**GIVEN PASSAGE**:

There are two main types of Custard Apples, including firm and soft versions. It is easy to find the firm option in the Southern provinces, such as Ba Ria Vung Tau and Ninh Thuan.
Nutrients: It includes calories, proteins, fiber, carbs, vitamin C, and riboflavin.
Season: The primary season lasts from June to September.
How to eat: The most effective way to consume custard apple is to peel its green skin and cut or slice it into 2 parts. Use a spoon to eat its flesh, and carefully release the seeds when eating.
3. Rambutan – Chôm Chôm
Rambutan is one of the most famous Vietnamese desserts you should not ignore. It is a tropical fruit of the Sapindaceae family. This fruit is native to Southeast Asian countries. The name “Rambutan” originated from the word “Rambut” in Malay, which means “hair”.
Malaysia and Indonesia are regions with a lot of rambutan in the world. Many Malaysian and Indonesian foods are processed from this fantastic fruit. In addition, it also appears in many other tropical regions worldwide.
Its appearance is pretty unique, with countless bright-colored hairs around its red or yellow skin. You will love succulent flesh with the sour and sweet flavor of it. Its flavor is quite similar to grapes. Significantly, the seed in the middle of it is inedible.

**SUPPLIED INFORMATION**:
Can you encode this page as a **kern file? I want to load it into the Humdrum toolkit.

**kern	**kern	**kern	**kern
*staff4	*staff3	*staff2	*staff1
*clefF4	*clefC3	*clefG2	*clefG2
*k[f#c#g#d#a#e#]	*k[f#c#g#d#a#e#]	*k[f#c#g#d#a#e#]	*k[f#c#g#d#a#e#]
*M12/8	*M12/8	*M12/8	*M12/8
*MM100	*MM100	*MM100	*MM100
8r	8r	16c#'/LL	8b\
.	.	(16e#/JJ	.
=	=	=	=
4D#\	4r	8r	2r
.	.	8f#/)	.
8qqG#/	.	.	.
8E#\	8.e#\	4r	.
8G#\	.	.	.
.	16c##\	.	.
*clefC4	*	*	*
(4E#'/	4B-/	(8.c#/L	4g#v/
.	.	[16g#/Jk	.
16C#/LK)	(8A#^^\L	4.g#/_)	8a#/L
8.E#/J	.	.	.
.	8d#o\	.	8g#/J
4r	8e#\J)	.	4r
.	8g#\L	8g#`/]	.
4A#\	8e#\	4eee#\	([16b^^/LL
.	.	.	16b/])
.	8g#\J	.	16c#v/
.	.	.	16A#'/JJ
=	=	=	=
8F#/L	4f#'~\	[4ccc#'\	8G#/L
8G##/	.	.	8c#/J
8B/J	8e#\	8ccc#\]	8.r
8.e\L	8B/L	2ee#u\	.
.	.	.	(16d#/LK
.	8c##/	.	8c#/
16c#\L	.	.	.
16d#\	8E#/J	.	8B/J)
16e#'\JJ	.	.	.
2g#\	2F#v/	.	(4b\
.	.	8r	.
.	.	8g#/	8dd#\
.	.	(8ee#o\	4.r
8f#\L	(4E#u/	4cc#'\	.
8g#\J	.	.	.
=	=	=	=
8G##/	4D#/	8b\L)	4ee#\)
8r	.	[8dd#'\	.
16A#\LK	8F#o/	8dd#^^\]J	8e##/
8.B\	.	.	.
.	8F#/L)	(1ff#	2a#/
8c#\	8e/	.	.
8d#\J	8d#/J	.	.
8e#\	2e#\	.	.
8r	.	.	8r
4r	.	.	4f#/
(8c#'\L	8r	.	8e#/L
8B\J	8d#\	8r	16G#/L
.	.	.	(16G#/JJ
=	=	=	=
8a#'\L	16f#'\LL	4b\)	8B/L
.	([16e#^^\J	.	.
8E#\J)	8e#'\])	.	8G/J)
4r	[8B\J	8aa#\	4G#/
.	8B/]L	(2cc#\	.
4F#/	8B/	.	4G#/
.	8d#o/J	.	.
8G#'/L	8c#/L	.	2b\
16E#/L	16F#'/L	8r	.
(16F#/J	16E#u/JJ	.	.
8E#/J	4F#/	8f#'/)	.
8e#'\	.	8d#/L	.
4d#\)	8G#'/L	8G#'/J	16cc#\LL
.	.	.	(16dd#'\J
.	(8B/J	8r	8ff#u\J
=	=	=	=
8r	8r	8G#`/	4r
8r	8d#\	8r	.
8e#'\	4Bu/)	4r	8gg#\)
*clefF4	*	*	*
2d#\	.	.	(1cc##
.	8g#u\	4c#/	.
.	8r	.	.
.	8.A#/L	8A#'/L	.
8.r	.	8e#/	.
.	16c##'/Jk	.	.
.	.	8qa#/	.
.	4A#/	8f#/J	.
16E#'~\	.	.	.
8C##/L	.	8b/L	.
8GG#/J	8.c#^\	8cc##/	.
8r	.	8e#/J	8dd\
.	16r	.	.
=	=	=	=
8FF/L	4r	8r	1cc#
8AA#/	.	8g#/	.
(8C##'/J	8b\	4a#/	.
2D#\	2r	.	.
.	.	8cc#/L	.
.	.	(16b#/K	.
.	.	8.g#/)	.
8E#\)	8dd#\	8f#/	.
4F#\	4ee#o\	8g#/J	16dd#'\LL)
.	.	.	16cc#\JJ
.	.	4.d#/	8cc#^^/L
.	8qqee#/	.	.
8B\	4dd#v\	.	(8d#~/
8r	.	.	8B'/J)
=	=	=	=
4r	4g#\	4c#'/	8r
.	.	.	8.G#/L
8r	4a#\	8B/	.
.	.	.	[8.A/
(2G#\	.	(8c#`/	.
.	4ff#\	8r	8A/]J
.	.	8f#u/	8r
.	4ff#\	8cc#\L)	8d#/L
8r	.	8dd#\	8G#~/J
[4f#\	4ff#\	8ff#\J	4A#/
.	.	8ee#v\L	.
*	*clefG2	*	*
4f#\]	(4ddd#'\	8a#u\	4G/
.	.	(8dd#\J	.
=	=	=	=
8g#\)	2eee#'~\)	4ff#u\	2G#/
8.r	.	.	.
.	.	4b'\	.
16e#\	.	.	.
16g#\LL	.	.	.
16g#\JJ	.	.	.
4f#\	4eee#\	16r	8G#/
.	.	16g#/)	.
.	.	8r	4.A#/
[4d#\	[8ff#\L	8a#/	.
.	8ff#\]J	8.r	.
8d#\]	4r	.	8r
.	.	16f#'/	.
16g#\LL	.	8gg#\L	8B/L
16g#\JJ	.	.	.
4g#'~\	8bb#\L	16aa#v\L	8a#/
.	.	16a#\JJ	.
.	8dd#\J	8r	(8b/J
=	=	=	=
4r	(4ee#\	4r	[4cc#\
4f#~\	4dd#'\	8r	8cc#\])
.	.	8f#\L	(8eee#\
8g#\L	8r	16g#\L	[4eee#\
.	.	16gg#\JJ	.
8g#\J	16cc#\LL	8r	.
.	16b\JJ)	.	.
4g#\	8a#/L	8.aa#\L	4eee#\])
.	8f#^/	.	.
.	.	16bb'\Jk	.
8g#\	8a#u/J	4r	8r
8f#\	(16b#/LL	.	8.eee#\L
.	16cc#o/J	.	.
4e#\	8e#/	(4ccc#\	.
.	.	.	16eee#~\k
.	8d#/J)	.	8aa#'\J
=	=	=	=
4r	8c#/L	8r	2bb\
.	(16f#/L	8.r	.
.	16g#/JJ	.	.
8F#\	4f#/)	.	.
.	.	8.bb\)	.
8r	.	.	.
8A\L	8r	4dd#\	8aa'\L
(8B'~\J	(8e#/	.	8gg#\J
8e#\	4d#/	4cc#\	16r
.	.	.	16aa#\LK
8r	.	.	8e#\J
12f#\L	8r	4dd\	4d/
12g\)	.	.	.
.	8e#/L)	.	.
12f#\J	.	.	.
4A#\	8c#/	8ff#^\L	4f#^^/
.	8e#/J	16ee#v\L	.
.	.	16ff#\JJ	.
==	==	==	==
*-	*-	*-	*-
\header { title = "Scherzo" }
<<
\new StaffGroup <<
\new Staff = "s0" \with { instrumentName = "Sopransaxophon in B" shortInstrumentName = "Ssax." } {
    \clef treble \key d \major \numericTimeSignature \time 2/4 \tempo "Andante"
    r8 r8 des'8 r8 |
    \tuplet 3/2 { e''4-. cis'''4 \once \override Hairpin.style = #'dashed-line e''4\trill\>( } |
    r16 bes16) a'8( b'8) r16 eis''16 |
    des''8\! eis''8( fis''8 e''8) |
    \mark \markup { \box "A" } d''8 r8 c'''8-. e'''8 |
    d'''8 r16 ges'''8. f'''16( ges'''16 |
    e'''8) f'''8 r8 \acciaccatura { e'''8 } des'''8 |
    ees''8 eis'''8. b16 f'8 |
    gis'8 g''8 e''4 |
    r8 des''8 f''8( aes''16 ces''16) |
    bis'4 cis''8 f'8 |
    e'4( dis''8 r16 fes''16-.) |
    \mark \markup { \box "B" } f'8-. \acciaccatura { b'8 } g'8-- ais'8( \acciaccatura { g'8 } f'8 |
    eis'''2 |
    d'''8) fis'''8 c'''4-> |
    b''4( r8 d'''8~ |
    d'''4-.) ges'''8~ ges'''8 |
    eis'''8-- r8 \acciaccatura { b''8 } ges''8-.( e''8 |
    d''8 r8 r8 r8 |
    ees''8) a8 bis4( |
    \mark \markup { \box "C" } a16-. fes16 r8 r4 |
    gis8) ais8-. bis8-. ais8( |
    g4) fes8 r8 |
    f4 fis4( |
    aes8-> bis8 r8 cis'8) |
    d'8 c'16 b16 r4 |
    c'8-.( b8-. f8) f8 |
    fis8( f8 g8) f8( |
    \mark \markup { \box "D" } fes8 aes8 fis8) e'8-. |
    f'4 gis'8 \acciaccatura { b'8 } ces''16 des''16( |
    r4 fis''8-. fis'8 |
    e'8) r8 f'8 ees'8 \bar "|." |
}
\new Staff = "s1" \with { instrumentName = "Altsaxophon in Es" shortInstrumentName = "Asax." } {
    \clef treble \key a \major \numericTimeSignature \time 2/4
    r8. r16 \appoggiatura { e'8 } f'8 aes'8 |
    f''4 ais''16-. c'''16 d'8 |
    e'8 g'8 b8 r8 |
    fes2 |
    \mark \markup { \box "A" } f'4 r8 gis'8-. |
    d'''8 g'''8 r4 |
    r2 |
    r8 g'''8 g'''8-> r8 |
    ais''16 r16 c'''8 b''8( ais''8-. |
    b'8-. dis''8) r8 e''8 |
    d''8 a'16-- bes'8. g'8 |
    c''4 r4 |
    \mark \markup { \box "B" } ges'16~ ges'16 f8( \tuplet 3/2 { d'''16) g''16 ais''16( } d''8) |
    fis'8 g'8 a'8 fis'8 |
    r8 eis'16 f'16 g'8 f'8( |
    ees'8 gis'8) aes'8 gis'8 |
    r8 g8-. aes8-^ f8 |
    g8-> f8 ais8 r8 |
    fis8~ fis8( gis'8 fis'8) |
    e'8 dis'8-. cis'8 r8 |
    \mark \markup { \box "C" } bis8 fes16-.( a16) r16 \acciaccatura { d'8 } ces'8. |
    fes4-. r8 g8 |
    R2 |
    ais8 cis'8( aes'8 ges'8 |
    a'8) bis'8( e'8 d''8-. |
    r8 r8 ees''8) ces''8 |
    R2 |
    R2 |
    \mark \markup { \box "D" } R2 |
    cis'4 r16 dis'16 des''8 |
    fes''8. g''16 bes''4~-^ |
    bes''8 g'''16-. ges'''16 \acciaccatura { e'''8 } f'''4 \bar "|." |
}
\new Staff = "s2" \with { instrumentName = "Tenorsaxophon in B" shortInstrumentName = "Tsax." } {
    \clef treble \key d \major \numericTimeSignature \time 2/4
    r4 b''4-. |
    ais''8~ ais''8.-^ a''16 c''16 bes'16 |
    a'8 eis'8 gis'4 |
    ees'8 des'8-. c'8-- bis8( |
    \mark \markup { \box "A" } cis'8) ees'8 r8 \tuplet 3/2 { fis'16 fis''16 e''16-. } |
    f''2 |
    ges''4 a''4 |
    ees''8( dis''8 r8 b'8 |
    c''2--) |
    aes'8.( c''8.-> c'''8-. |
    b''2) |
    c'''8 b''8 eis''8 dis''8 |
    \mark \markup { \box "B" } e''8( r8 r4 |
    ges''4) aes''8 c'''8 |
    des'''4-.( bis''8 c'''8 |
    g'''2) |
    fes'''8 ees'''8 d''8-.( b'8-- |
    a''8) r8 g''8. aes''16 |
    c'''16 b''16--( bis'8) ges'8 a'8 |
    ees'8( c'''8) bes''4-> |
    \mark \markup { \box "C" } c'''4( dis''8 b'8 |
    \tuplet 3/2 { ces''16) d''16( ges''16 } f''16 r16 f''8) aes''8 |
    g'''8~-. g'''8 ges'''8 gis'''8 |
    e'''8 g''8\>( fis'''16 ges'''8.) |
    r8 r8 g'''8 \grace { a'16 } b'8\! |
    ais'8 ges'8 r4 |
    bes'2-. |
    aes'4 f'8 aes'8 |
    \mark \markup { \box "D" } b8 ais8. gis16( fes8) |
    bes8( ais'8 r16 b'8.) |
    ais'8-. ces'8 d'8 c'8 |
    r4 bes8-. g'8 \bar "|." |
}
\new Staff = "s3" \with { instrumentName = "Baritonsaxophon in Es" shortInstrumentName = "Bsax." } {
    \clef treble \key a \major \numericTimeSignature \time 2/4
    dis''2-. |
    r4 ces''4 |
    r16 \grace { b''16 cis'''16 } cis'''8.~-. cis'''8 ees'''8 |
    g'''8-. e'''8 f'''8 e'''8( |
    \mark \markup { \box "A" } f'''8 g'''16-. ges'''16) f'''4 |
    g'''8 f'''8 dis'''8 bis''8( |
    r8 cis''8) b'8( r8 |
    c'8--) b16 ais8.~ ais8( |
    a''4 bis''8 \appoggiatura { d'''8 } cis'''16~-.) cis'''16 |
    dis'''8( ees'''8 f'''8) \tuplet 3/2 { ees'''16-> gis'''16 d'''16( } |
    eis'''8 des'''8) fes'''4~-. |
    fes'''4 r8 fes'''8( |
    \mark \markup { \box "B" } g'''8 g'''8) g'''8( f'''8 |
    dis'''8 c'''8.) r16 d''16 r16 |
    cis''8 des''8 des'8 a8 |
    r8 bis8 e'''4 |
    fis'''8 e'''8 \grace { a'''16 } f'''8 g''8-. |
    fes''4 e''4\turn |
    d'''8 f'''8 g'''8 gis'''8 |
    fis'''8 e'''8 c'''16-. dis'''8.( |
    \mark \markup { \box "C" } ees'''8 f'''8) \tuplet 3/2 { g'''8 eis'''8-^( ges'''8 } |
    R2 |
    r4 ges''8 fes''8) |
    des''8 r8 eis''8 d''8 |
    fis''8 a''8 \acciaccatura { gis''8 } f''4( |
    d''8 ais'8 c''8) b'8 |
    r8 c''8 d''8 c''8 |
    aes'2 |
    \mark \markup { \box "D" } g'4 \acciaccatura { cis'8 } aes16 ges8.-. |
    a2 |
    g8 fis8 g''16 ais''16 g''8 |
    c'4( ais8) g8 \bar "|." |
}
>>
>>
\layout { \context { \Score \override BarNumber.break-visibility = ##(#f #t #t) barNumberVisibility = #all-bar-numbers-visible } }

**STUDY QUESTIONS**:
[1] Reproduce the fruit guide word for word between "Nutrients: It includes" and "seeds when eating.", inclusive.
[2] Please pick up the fruit guide after its last sentence and continue it.

**TASK ANSWERS**:
[1]
Nutrients: It includes calories, proteins, fiber, carbs, vitamin C, and riboflavin.
Season: The primary season lasts from June to September.
How to eat: The most effective way to consume custard apple is to peel its green skin and cut or slice it into 2 parts. Use a spoon to eat its flesh, and carefully release the seeds when eating.

[2]
It is grown much in the southern and central highlands provinces of Vietnam. You can see many stalls selling rambutan at local markets and on the streets in this country.
Nutrients: It contains carbs, calories, vitamin C, manganese, calcium, potassium, folate, and vitamin A.
Seasons: It is common from May to July in Vietnam.
How to eat: You will use your hand to break its skin and eat its flesh, and you should eat around the pit and leave it away.
4. Lychee – Vải Thiều
Lychee is a fantastic fruit of the soapberry family. It originated in Guangdong, Yunnan, and Fujian provinces in the southeast and southwest of China. Chinese people began to plant it in the 11th century. China is the most produced country in the world.
In Vietnam, it is loved in every area in this beautiful country. It is cultivated much in the northern provinces of Vietnam. Bac Giang and Hai Duong provinces are the primary source of Lychee to local markets across the nation.
You can easily identify lychee thanks to its red-pink hard skin. Small sharp protuberances will surround the skin to create a distinctive texture. After removing the skin, the opaque white and thick flesh will excite you.
Its flavor is similar to the mixed taste of strawberry and watermelon. Its sweetness and freshness will addict you immediately. In addition, a charming and robust aroma will awake you instantly. Remember to remove its dark brown seed after eating.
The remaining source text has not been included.